──────── Records provided ────────

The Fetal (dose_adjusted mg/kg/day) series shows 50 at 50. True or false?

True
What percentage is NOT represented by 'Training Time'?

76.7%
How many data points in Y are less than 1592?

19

────────
──────── Records provided ────────

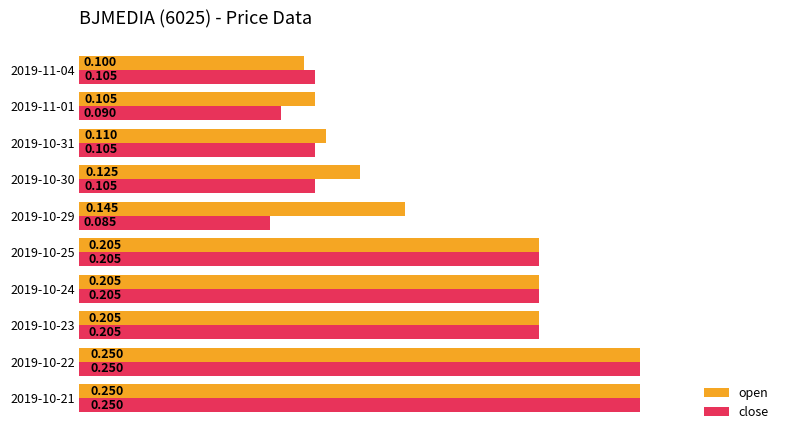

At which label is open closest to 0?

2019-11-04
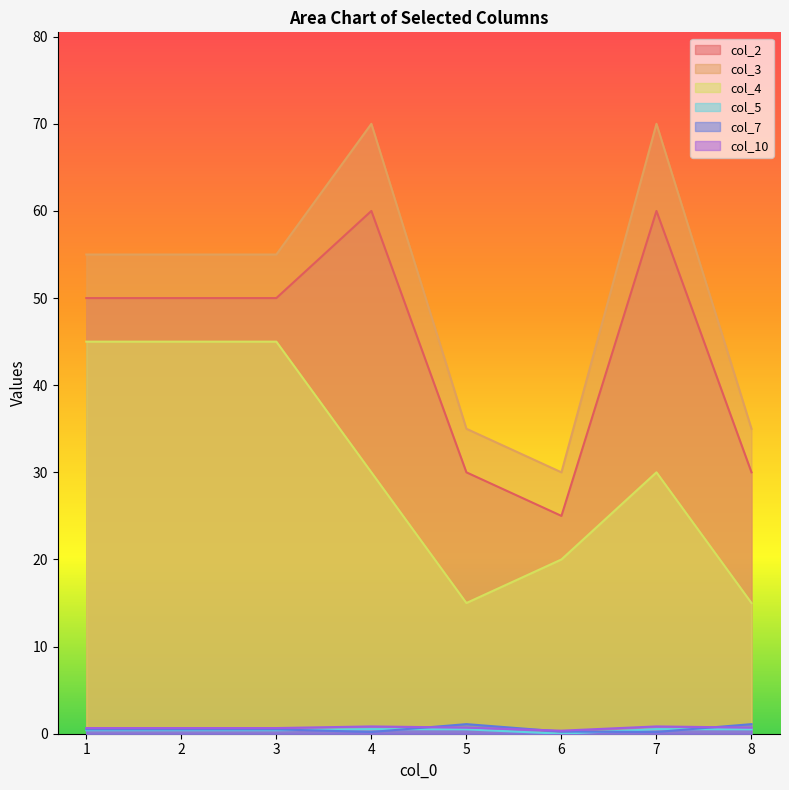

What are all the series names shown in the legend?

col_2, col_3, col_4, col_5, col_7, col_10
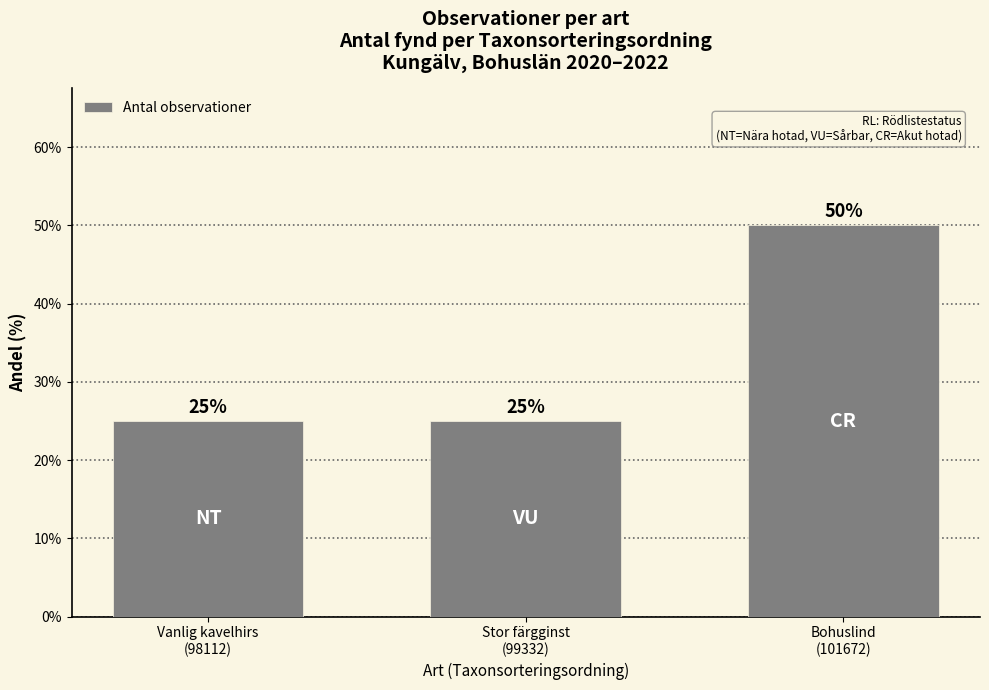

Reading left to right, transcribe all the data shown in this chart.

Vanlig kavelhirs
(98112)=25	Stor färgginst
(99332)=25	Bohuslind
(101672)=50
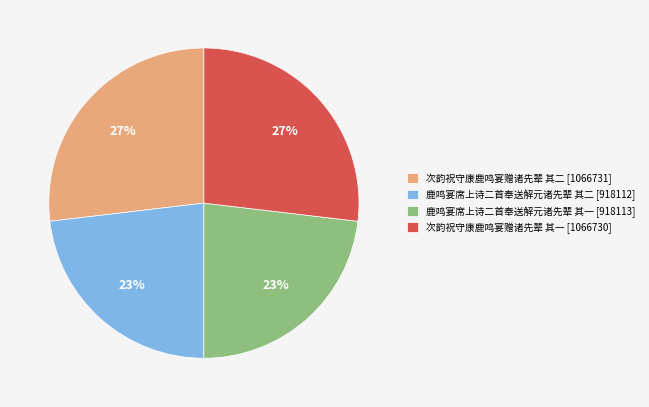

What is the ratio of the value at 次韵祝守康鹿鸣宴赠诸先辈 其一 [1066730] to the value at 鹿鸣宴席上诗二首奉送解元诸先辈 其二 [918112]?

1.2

────────
──────── Records provided ────────

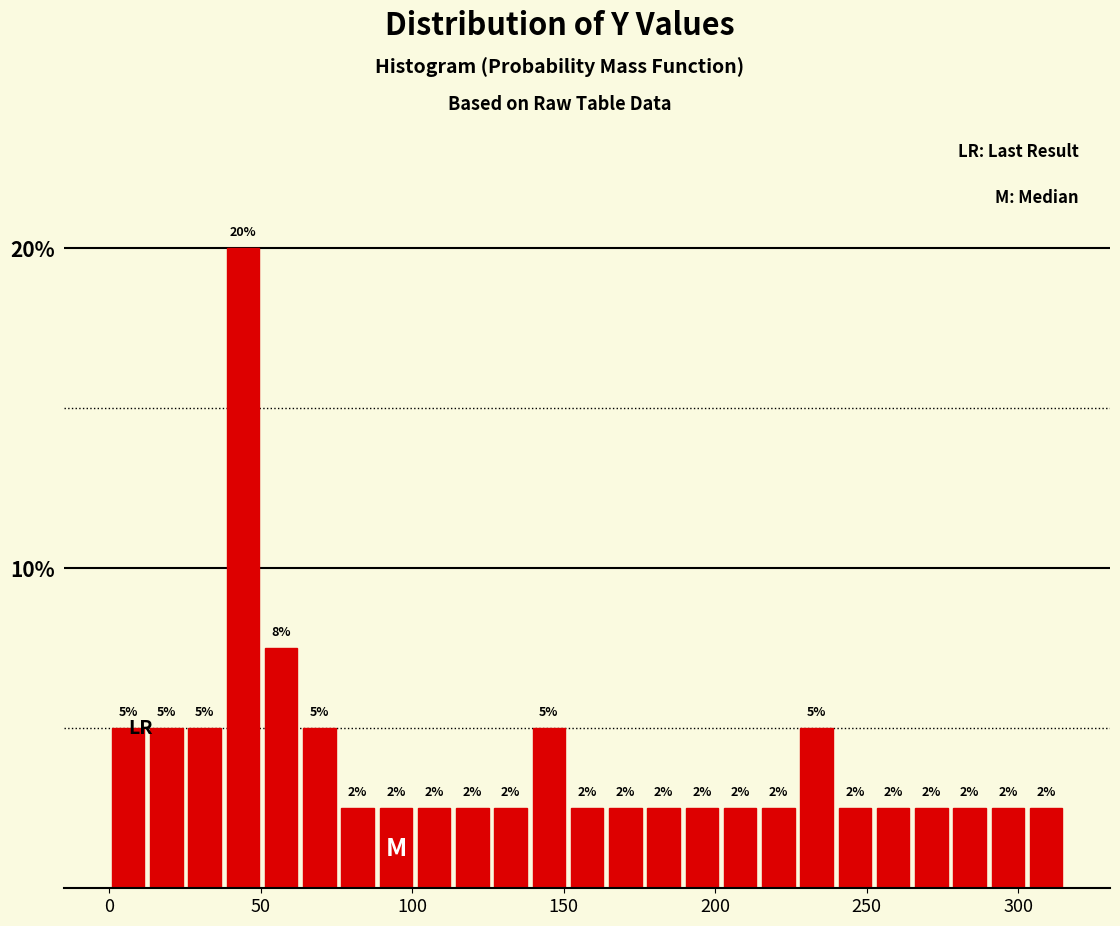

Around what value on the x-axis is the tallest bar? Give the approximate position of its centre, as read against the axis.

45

────────

What the task requires: Rewrite the items starting at the line containing "Reading left to" and ending at the line containing "What is the", swapping "transcribe" for "write out" and keeping everything else the same. Leave the pictures out of your answer.

Exercise output:
Reading left to right, write out all the data shown in this chart.

Vanlig kavelhirs
(98112)=25	Stor färgginst
(99332)=25	Bohuslind
(101672)=50

What is the ratio of the value at 次韵祝守康鹿鸣宴赠诸先辈 其一 [1066730] to the value at 鹿鸣宴席上诗二首奉送解元诸先辈 其二 [918112]?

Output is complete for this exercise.